Multivariate Bayesian variable selection regression

Comparing computational efficiency of methods

In [1]:
%revisions -s -n 10

Previously I've ran this specific DSC using:

dsc susie.dsc --target run_comparison -o susie_comparison

Which focuses on simulated PVE = 0.2.

So here I query from that result for computational time. Notice that for each susie and DAP run the two replicates were not performed in parallel (because they are relatively fast hence the lack of need) so benchmark time of susie and dap have to be divided by 2.
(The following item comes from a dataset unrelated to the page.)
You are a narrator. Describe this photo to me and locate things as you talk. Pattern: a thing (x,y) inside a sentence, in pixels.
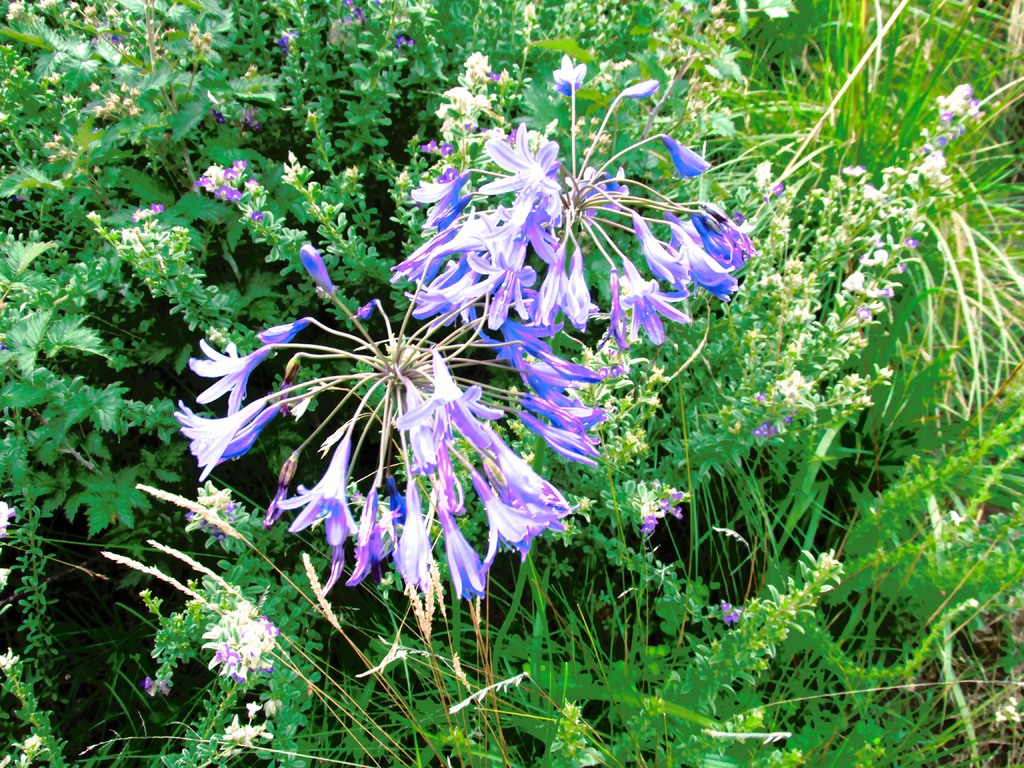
In this image we can see the grass (356,596) and plants (29,291). There are colorful flowers (393,514). This image is sunny.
Also there is some overhead of DAP, CAVIAR and FINEMAP in converting results format to command line acceptable formats. So the benchmark is a bit more favorable to susie. However we run susie unoptimized in terms of computational efficiency and some trivial optimization will boost susie's speed. So let's just ignore all these minor caveats now. The more significant chunk of computation is in the actual finemapping algorithm.

Here we focus on 3 causal signal scenario.

In [2]:
[global]
cwd = path('~/GIT/github/mvarbvs/dsc')
dirname = path(f'{cwd:a}/susie_comparison/')
date = '1008'
susie_prior = 0.1
null_weight = 0.0
def fmtP(x):
    return str(x).replace(".", "p")

Get data

In [3]:
[speed_1]
output: f'{dirname}/speed_comparison_{date}.rds'
R: expand = '${ }', workdir = cwd
    dap_out = dscrutils::dscquery(${dirname:br}, 
                        target = "liter_data.dataset lm_less.n_signal fit_dap")
    susie_out = dscrutils::dscquery(${dirname:br}, 
                        target = "liter_data.dataset lm_less.n_signal fit_susie fit_susie.prior_var fit_susie.null_weight")
    caviar_out = dscrutils::dscquery(${dirname:br}, 
                        target = "liter_data.dataset lm_less.n_signal fit_caviar fit_caviar.args")
    finemap_out = dscrutils::dscquery(${dirname:br}, 
                        target = "liter_data.dataset lm_less.n_signal fit_finemap fit_finemap.args")
    saveRDS(list(dap=dap_out, susie=susie_out, caviar=caviar_out, finemap=finemap_out), ${_output:r})

Speed comparison

In [4]:
[speed_2]
# CAVIAR and FINEMAP runs were paralleled for performance. Need to factor it in
paralleled = 2
output: f'{_input:n}_prior_{fmtP(susie_prior)}_null_{fmtP(null_weight)}.rds'
R: stdout = f'{_output:n}.log', expand = '${ }', workdir = cwd
    dat = readRDS(${_input:r})
    dap_out = dat$dap
    caviar_out = dat$caviar
    susie_out = dat$susie
    finemap_out = dat$finemap
    # favorite susie flavor
    susie_out = susie_out[which(susie_out$fit_susie.prior_var == ${susie_prior} & susie_out$fit_susie.null_weight == ${null_weight}), ]
    susie_out = subset(susie_out, select =-c(fit_susie.prior_var, fit_susie.null_weight))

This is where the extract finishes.